Video courtesy of Nancy Kusky of Goldendale TV. Don’t forget to Subscribe to her Youtube channel.
The Goldendale City Council met Monday, October 19 for the first time in a month, since the last scheduled meeting two weeks ago had to be cancelled due to an Internet failure. The bulk of the meeting was devoted to a presentation on the KVH hospital bond on ballot for the November election. Leslie Hiebert, CEO, told the council that following the failure of last year’s bond, this one has been trimmed by about one third. If passed, the hospital would gain an upgrade to the surgical center, which was last modified more than 50 years ago, as well as new acute care quarters and space for 15 long-term care beds. There are currently no long-term care facilities in Klickitat County – no nursing homes and no assisted living facilities.
“Right now, the current bond that gets paid off in December is about 44 cents per thousand,” Hiebert said, “and it will be about 67 cents per thousand for the proposed project, so it’s about an increase of $3.83 per month on a $200,000 house.”
That prompted Councilor Kevin Feiock to say “I don’t think the cost of a Big Mac is worth putting someone through a ride to Portland or Yakima or wherever they may be shipped off to.”

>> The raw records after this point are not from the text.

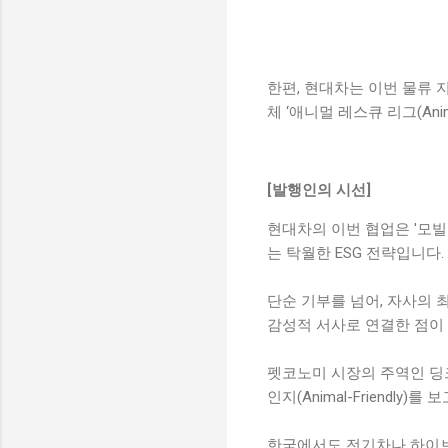
한편, 현대차는 이번 물류 
체 ‘애니멀 레스큐 리그(Anim
[발행인의 시선]
현대차의 이번 협업은 '모빌
는 탁월한 ESG 전략입니다.
단순 기부를 넘어, 자사의 
감성적 서사로 연결한 점이
펫코노미 시장의 주역인 딩크
인지(Animal-Friendly
한국에서도 전기차나 하이브리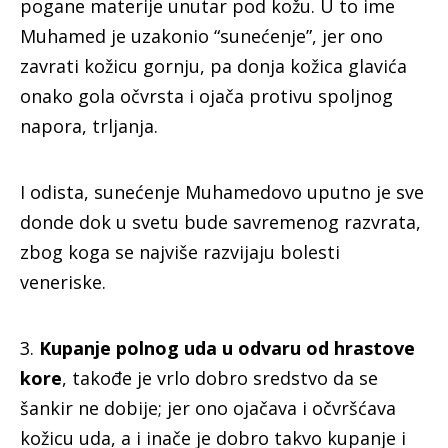
pogane materije unutar pod kožu. U to ime
Muhamed je uzakonio “sunećenje”, jer ono
zavrati kožicu gornju, pa donja kožica glavića
onako gola očvrsta i ojača protivu spoljnog
napora, trljanja.
I odista, sunećenje Muhamedovo uputno je sve
donde dok u svetu bude savremenog razvrata,
zbog koga se najviše razvijaju bolesti
veneriske.
3.
Kupanje polnog uda u odvaru od hrastove
kore
, takođe je vrlo dobro sredstvo da se
šankir ne dobije; jer ono ojačava i očvršćava
kožicu uda, a i inače je dobro takvo kupanje i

He noted that his roommate had to take one of those trips to Portland and it contributed significantly to a total hospital bill of over $100,000.

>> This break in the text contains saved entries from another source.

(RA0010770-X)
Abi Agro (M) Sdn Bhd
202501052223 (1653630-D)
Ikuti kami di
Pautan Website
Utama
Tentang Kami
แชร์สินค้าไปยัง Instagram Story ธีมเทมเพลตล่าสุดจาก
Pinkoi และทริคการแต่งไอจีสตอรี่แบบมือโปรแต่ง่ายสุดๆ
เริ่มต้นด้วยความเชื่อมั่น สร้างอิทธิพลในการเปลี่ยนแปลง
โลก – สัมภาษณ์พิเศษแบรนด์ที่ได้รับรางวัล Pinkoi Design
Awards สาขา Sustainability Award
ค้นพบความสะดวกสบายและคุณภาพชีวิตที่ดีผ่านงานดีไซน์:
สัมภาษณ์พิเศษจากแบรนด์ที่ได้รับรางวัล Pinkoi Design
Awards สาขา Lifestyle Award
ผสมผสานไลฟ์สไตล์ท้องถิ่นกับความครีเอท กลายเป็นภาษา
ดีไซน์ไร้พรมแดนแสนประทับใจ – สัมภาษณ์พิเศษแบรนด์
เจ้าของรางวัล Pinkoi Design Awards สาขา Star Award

In other items, City Administrator Larry Bellamy made brief presentation on a proposed preliminary budget that he said would be based on the current budget with no big changes.
And Mayor Canon reminded people that there were no organized activities for Halloween this year, including no Trunk or Treat, and urged extra safety precautions for kids who ventured out for trick-or-treating.
That prompted Councilor Loren Meagher to wonder if the city could come up with an something on resident’s doors, making it clear whether or not they’re receptive “to the kids stopping and doing their Halloween traditions.”
Whether it would be something as simple as turning off the porch light for those who don’t want contact or some other indicator, the council seemed receptive to figuring out an idea to provide clarity to those venturing out.